В «Августе…» Воротынцев – наиболее активный персонаж, пытающийся творить историю, быть ее субъектом. Сане здесь отводится роль одного из многочисленных «объектов» истории (что, впрочем, не предполагает пассивности – свой личный выбор Лаженицын проговаривает уже в самом начале Узла, при встрече с Варей, и остается верным ему до конца). Это соотношение сохранится на протяжении всей эпопеи, и понятно почему. Саня воплощает юную Россию, то поколение, что было застигнуто катастрофой 1914–1917 годов в миг становления и просто еще не могло принять на себя основную ответственность за судьбу страны. Воротынцев – поколение зрелое, подошедшее к жизненному зениту и полное сил (для Солженицына тут важна параллель с мощным экономическим, промышленным, культурным, духовным ростом России на рубеже XIX—ХХ столетий), выстоявшее в первый революционный натиск, но не нашедшее должного ответа на новый, сокрушительный, вызов истории.

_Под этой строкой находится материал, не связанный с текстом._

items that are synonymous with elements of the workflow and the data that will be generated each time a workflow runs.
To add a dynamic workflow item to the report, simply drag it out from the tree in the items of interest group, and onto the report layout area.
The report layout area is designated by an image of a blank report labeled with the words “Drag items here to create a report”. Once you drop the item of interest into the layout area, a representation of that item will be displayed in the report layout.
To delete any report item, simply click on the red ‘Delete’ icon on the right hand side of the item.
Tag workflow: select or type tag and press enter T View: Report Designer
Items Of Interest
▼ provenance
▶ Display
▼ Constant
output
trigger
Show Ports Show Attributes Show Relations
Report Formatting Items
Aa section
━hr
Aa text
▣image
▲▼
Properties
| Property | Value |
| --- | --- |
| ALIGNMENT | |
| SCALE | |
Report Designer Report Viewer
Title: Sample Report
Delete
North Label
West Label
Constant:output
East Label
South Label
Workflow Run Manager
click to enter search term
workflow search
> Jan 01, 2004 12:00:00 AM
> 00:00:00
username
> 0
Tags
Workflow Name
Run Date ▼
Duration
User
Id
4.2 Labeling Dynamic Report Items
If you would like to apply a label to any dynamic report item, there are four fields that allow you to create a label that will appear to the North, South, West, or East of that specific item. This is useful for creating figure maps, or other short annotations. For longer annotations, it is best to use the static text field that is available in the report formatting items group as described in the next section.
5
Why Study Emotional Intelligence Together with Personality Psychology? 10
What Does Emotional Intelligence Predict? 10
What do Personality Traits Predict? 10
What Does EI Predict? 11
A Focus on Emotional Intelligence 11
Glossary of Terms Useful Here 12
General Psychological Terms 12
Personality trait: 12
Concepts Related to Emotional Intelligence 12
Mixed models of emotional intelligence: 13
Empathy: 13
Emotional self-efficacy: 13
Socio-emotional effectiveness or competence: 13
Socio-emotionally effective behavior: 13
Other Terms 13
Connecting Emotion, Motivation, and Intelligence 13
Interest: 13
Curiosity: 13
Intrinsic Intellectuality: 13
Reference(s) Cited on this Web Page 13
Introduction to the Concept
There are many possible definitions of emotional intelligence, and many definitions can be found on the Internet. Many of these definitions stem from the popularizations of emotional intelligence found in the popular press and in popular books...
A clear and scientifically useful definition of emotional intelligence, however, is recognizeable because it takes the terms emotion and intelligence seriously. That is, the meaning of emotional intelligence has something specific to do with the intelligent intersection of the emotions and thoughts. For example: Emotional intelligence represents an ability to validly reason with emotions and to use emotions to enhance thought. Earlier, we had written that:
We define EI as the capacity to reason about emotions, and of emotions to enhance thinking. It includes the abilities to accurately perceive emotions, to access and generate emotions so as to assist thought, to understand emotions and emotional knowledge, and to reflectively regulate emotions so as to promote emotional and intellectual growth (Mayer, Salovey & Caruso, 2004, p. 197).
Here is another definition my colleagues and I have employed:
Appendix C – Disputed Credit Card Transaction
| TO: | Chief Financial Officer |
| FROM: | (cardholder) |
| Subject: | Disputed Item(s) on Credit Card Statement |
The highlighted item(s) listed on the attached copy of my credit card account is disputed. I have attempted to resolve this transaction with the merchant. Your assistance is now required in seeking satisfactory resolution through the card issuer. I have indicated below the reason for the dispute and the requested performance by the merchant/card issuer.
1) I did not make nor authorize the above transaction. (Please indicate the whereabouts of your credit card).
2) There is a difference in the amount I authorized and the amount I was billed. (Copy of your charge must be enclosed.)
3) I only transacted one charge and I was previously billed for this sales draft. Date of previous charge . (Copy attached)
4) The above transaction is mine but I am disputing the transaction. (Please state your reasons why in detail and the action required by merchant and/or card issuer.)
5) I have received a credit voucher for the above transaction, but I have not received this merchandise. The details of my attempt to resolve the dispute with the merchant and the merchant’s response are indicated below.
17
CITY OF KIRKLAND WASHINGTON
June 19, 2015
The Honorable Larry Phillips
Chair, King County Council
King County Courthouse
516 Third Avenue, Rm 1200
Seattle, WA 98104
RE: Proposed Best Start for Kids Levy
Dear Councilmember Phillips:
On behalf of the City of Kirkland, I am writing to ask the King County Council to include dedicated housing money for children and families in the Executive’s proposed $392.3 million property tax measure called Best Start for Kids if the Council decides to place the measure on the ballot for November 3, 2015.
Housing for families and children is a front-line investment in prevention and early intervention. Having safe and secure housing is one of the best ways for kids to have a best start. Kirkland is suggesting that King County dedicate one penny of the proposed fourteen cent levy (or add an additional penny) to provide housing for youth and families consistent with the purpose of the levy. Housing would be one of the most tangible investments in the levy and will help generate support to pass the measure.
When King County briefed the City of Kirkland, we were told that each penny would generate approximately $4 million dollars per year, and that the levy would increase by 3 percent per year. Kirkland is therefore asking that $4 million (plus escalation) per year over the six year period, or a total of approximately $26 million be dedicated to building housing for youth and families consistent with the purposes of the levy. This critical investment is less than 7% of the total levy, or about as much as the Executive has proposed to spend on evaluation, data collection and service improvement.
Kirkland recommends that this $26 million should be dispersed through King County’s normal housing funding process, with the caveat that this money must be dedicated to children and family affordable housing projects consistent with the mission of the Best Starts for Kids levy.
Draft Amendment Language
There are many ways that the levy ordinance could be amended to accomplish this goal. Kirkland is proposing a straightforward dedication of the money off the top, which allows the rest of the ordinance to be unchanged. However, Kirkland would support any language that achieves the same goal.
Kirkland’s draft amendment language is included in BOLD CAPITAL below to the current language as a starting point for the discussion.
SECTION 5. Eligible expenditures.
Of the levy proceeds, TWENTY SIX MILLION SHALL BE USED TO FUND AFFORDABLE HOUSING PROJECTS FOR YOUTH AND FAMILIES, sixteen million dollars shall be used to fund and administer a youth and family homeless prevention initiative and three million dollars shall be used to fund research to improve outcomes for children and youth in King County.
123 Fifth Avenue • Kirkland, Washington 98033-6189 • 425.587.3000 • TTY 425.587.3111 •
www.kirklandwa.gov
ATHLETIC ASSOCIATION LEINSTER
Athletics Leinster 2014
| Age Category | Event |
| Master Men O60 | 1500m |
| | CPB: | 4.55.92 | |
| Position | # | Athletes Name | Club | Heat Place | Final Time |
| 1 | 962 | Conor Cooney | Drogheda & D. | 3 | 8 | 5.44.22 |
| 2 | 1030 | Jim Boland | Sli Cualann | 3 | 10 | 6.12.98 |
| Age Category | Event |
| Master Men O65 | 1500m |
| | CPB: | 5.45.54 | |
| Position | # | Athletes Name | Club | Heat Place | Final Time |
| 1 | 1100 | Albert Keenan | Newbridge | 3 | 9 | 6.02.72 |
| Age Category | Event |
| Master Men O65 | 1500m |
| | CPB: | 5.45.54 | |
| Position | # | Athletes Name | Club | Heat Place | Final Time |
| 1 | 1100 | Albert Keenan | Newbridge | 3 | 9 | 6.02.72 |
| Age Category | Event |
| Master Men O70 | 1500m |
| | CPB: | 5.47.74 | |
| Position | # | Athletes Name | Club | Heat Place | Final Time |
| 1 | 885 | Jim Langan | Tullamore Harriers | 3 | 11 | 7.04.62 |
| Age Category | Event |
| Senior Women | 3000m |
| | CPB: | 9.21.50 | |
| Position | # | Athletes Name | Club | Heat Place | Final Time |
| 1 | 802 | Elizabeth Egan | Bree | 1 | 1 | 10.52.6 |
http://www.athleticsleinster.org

   Предполагаемая случайная «не военная» смерть Сани в самом начале Гражданской войны (прототип героя, отец автора, погиб от полученной на охоте раны в 1918 году, до рождения сына) может быть прочитана как милость судьбы, избавление если не вовсе безвинного, то минимально ответственного за российские беды обычного благородного человека от ужасов братоубийства, поражения и окончательной потери либо свободы (подсоветское существование с постоянной лагерной перспективой), либо отечества (изгнание). В то же время этот, продиктованный семейной историей, сюжетный ход (не прописанный Солженицыным, но предчувствуемый его читателем) символизирует судьбу несостоявшейся «молодой России». Воротынцеву, воплощающему «несущее» поколение, то есть отвечающему за все, надлежит испить свою чашу до дна. Ключевое значение его фигуры в рамках общего замысла Солженицына явствует из проговоренного выше (предсказание китайца о смерти в 1945 году). Что до «Красного Колеса» как завершенного сочинения, то сейчас преждевременно обсуждать по-прежнему доминирующую (хотя и иначе, чем в Первом Узле) сюжетную роль Воротынцева в «Октябре Шестнадцатого» и «Марте Семнадцатого», равно как и значимо «фоновое», ослабленное присутствие в них Лаженицына. В «Апреле Семнадцатого» резко акцентировано особое положение обоих героев (подробнее об этом будет говориться в Главе IV).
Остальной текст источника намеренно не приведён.